*** Dataset excerpts ***
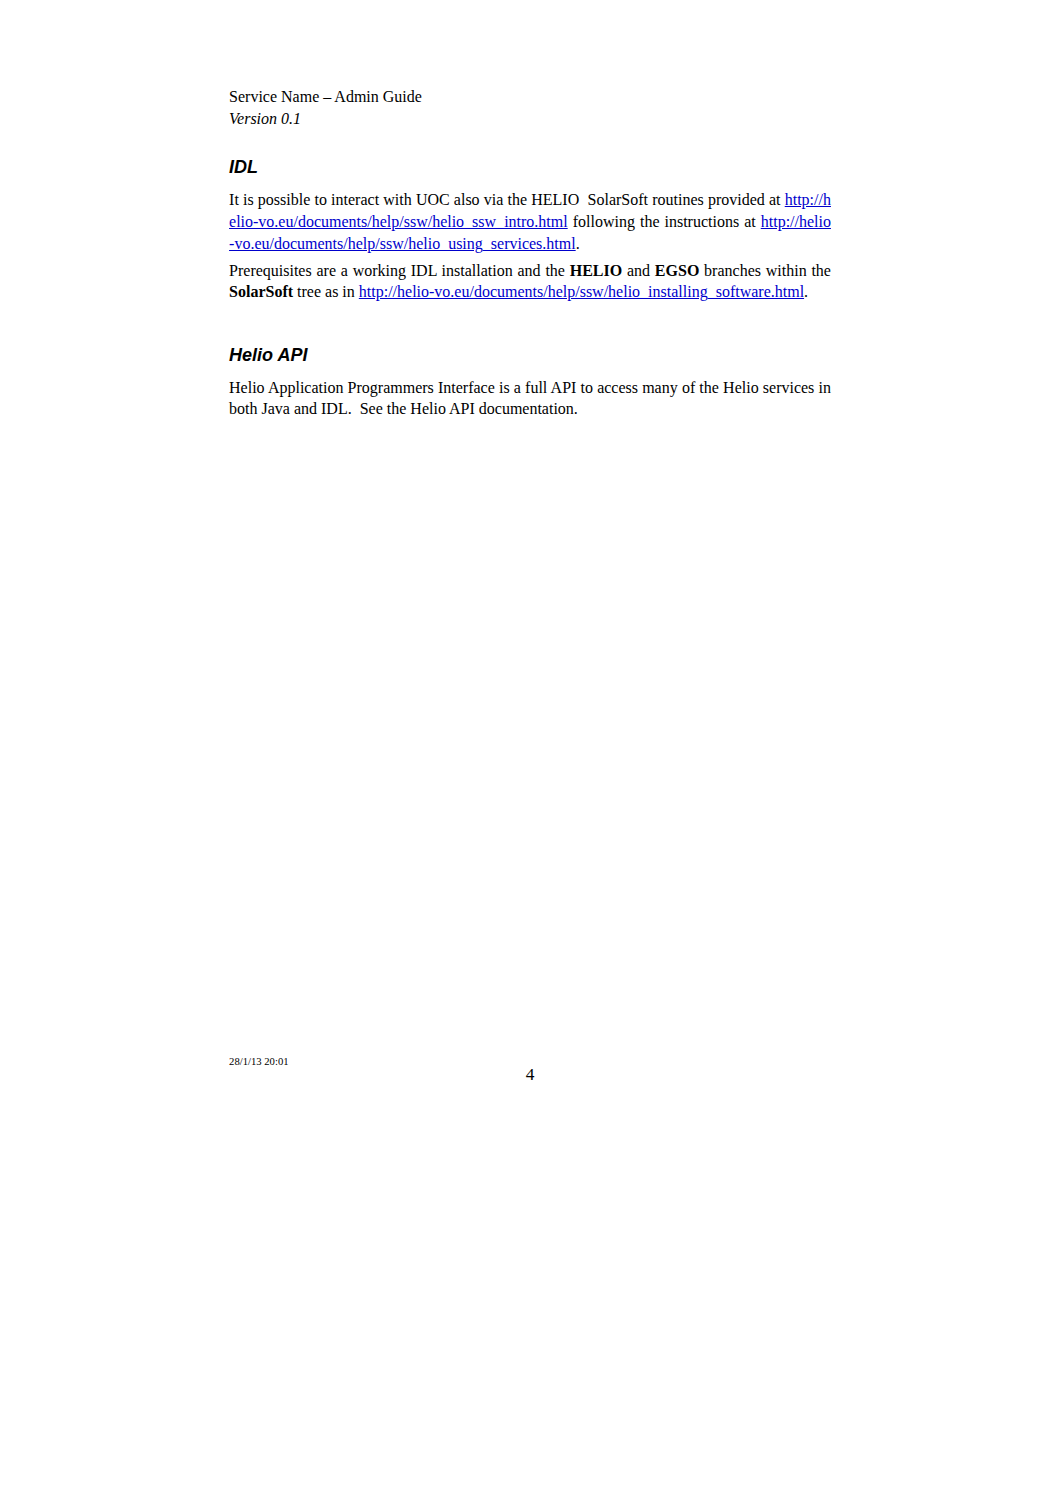Service Name – Admin Guide
Version 0.1
IDL
It is possible to interact with UOC also via the HELIO SolarSoft routines provided at http://helio-vo.eu/documents/help/ssw/helio_ssw_intro.html following the instructions at http://helio-vo.eu/documents/help/ssw/helio_using_services.html.
Prerequisites are a working IDL installation and the HELIO and EGSO branches within the SolarSoft tree as in http://helio-vo.eu/documents/help/ssw/helio_installing_software.html.
Helio API
Helio Application Programmers Interface is a full API to access many of the Helio services in both Java and IDL. See the Helio API documentation.
28/1/13 20:01 4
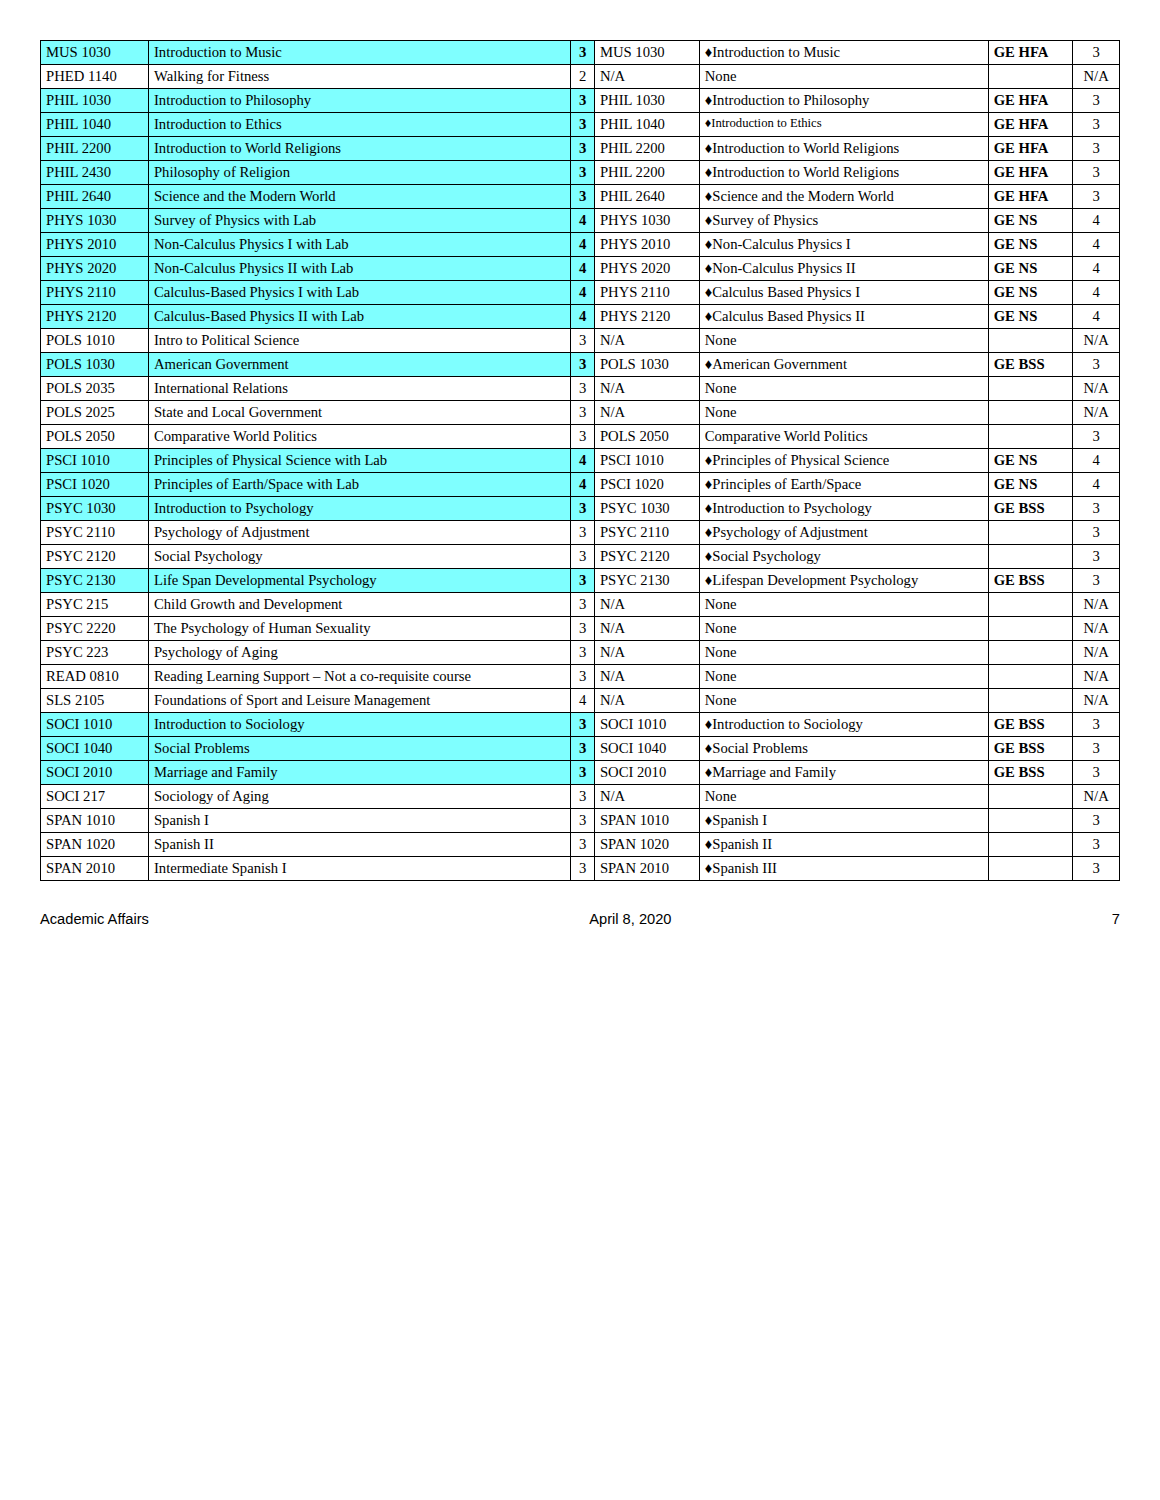| MUS 1030 | Introduction to Music | 3 | MUS 1030 | ♦Introduction to Music | GE HFA | 3 |
| PHED 1140 | Walking for Fitness | 2 | N/A | None | | N/A |
| PHIL 1030 | Introduction to Philosophy | 3 | PHIL 1030 | ♦Introduction to Philosophy | GE HFA | 3 |
| PHIL 1040 | Introduction to Ethics | 3 | PHIL 1040 | ♦Introduction to Ethics | GE HFA | 3 |
| PHIL 2200 | Introduction to World Religions | 3 | PHIL 2200 | ♦Introduction to World Religions | GE HFA | 3 |
| PHIL 2430 | Philosophy of Religion | 3 | PHIL 2200 | ♦Introduction to World Religions | GE HFA | 3 |
| PHIL 2640 | Science and the Modern World | 3 | PHIL 2640 | ♦Science and the Modern World | GE HFA | 3 |
| PHYS 1030 | Survey of Physics with Lab | 4 | PHYS 1030 | ♦Survey of Physics | GE NS | 4 |
| PHYS 2010 | Non-Calculus Physics I with Lab | 4 | PHYS 2010 | ♦Non-Calculus Physics I | GE NS | 4 |
| PHYS 2020 | Non-Calculus Physics II with Lab | 4 | PHYS 2020 | ♦Non-Calculus Physics II | GE NS | 4 |
| PHYS 2110 | Calculus-Based Physics I with Lab | 4 | PHYS 2110 | ♦Calculus Based Physics I | GE NS | 4 |
| PHYS 2120 | Calculus-Based Physics II with Lab | 4 | PHYS 2120 | ♦Calculus Based Physics II | GE NS | 4 |
| POLS 1010 | Intro to Political Science | 3 | N/A | None | | N/A |
| POLS 1030 | American Government | 3 | POLS 1030 | ♦American Government | GE BSS | 3 |
| POLS 2035 | International Relations | 3 | N/A | None | | N/A |
| POLS 2025 | State and Local Government | 3 | N/A | None | | N/A |
| POLS 2050 | Comparative World Politics | 3 | POLS 2050 | Comparative World Politics | | 3 |
| PSCI 1010 | Principles of Physical Science with Lab | 4 | PSCI 1010 | ♦Principles of Physical Science | GE NS | 4 |
| PSCI 1020 | Principles of Earth/Space with Lab | 4 | PSCI 1020 | ♦Principles of Earth/Space | GE NS | 4 |
| PSYC 1030 | Introduction to Psychology | 3 | PSYC 1030 | ♦Introduction to Psychology | GE BSS | 3 |
| PSYC 2110 | Psychology of Adjustment | 3 | PSYC 2110 | ♦Psychology of Adjustment | | 3 |
| PSYC 2120 | Social Psychology | 3 | PSYC 2120 | ♦Social Psychology | | 3 |
| PSYC 2130 | Life Span Developmental Psychology | 3 | PSYC 2130 | ♦Lifespan Development Psychology | GE BSS | 3 |
| PSYC 215 | Child Growth and Development | 3 | N/A | None | | N/A |
| PSYC 2220 | The Psychology of Human Sexuality | 3 | N/A | None | | N/A |
| PSYC 223 | Psychology of Aging | 3 | N/A | None | | N/A |
| READ 0810 | Reading Learning Support – Not a co-requisite course | 3 | N/A | None | | N/A |
| SLS 2105 | Foundations of Sport and Leisure Management | 4 | N/A | None | | N/A |
| SOCI 1010 | Introduction to Sociology | 3 | SOCI 1010 | ♦Introduction to Sociology | GE BSS | 3 |
| SOCI 1040 | Social Problems | 3 | SOCI 1040 | ♦Social Problems | GE BSS | 3 |
| SOCI 2010 | Marriage and Family | 3 | SOCI 2010 | ♦Marriage and Family | GE BSS | 3 |
| SOCI 217 | Sociology of Aging | 3 | N/A | None | | N/A |
| SPAN 1010 | Spanish I | 3 | SPAN 1010 | ♦Spanish I | | 3 |
| SPAN 1020 | Spanish II | 3 | SPAN 1020 | ♦Spanish II | | 3 |
| SPAN 2010 | Intermediate Spanish I | 3 | SPAN 2010 | ♦Spanish III | | 3 |
Academic Affairs April 8, 2020 7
*** End of Dataset excerpts ***
- Work instruction -
Search the records line by line for the word "Development" and copy every line where it appears.

- Task answer -
| PSYC 2130 | Life Span Developmental Psychology | 3 | PSYC 2130 | ♦Lifespan Development Psychology | GE BSS | 3 |
| PSYC 215 | Child Growth and Development | 3 | N/A | None | | N/A |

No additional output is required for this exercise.